Jean-Claude Le Ruyet | Sferenn – Inizi ar Mor-bihan (Autoprodotto, 2024)

Sferenn (Sfera) arriva al termine del 2024 ma in realtà pare giungere da una Bretagna d’altri tempi, collettivo e sincero come un manufatto artigianale è composto da filastrocche contemporanee, canzoni bretonanti (come accadeva durante gli anni '70), sonorità acustiche e atmosfere folk-cantautorali d’antan. Le combinazioni musicali variano di brano in brano e così le voci. La desinenza bretone rimane il collante culturale, testuale e ritmico del progetto che si avvale dell’apporto di una nutrita lista di collaboratori. Il suo titolo “Inizi ar Mor-Bihan” (traducibile come “Isole del Golfo”, che in bretone è appunto “ar mor bihan” e dona nome all’intero dipartimento regionale) potrebbe trarre in inganno poiché l’anima di questi canti non allude a passaggi fisici quanto piuttosto a tragitti concettuali.
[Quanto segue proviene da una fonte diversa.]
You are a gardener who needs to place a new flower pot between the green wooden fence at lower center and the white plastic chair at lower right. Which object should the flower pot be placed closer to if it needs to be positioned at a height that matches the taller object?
È un viaggio che attraversa isole di pensiero, penisole linguistiche, anfratti di memorie, scogliere di riflessioni e lo fa dentro luoghi precari, lungo linee di confine sottili, con itinerari senza valigie poiché il cuore nelle valigie non è mai entrato. In effetti di sentimento, se ne trova parecchio in questo disco tra cicatrici e meraviglie, pagine di bordo testimoni di come si possa raccontare contemporaneamente del canto dei vivi e della voce dei morti. Occorre visionarietà per narrare l’aggravio di drammi umani con leggerezza infantile, scoprire con la mente quel che non si vede con gli occhi, immaginare cammini di luce in un mondo di ombre e magari adoprarsi per costruirlo. Gli adulti, nella maggior parte dei casi rinunciano, i bambini no! Lo esortava anche Einstein: “…la curiosità esiste per ragioni proprie, si può fare a meno di provare riverenza quando si osservano i misteri dell'eternità, della vita, la meravigliosa struttura della realtà ma…non perdere mai una sacra curiosità”. Jean-Claude Le Ruyet compone testi e musica di 10 brani, ne interpreta 8 da solo e 5 assieme ad altre voci maschili, le voci femminili sono protagoniste in solitaria su una composizione originale e 4 adattamenti tradizionali. Uliss Jego infine canta la nostalgica “Ar lagouter”, mentre a Henriette Julé, recentemente scomparsa e madre dell’autore, si devono le parole delle canzoni 1, 4 e 9, provenienti dalla zona di Langedig (Languidic).